Kekaha residents said — and Baptiste and county officials agreed — that they have had to deal with smell, pollution and noise from the Kekaha landfill since it opened 1953, and that it was time for the landfill to be put elsewhere.
Kekaha resident Glenn Molander said assurances were made years ago that the landfill would be closed one day and turned into a park or golf course.
“They really glossed it over as being a real positive thing,” he said. “And, of course, here we are now.”
Westside residents also have complained repeatedly about some county trucks speeding through their communities and garbage flying out of the vehicles and littering the roads.
Baptiste and Fujimoto said they would contact the state Department of Transportation and the county’s Public Works Department to correct the problems.
Even so, Molander said he felt Kekaha residents are not any better off now than they were years ago.
Fujimoto said Molander is mistaken if he thinks government isn’t listening.
“One thing has changed,” he said. “People have heard you, whether you realize it or not.”
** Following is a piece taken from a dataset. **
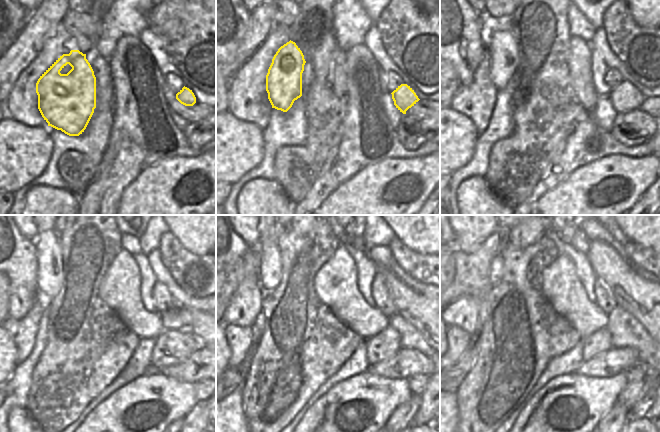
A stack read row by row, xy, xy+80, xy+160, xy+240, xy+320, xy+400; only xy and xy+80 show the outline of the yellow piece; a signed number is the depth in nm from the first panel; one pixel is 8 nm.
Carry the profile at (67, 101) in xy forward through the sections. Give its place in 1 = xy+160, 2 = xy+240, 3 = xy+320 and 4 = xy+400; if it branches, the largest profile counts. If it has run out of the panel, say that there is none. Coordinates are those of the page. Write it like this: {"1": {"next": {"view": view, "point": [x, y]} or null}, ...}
{"1": {"next": {"view": "xy+160", "point": [500, 43]}}, "2": {"next": {"view": "xy+240", "point": [48, 253]}}, "3": {"next": {"view": "xy+320", "point": [270, 259]}}, "4": {"next": {"view": "xy+400", "point": [497, 264]}}}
Fujimoto and Baptiste said Mainland communities have been compensated by government agencies for having landfills in their neighborhoods, and that Kekaha, or any other island community that has a landfill in it, could reap similar benefits.
Baptiste also said residents could receive a percentage of tipping fees that are collected at a landfill. That money, he said, could be used for public improvements like a swimming pool that could benefit a community.
Rapozo said because Kekaha has been the site of the landfill for so long, he wondered whether that benefit could be applied retroactively for the region.
Fujimoto said the council could get involved, as the amount of compensation could be set by the it.
Kekaha community leader Jose Bulatao Jr. added his voice for a way to compensate Kekaha for having been a host to the island’s only landfill for so long.
A presidential order signed by former President Bill Clinton in 1994 can compensate minority populations and low-income community residents who have shouldered “a disproportionate share of negative impacts:” from a project such as a landfill, Bulatao said.
Baptiste said Hanama‘ulu residents referenced the same presidential order when they protested against having a new landfill on the mauka side of Hanama‘ulu town six or seven years ago.
Baptiste said while studies have identified Kekaha as to best place for a landfill, partly due to good weather that helps facilitates garbage disposal, with Kipu coming in a close second, the studies don’t consider the impact of the facility on residents who live by it.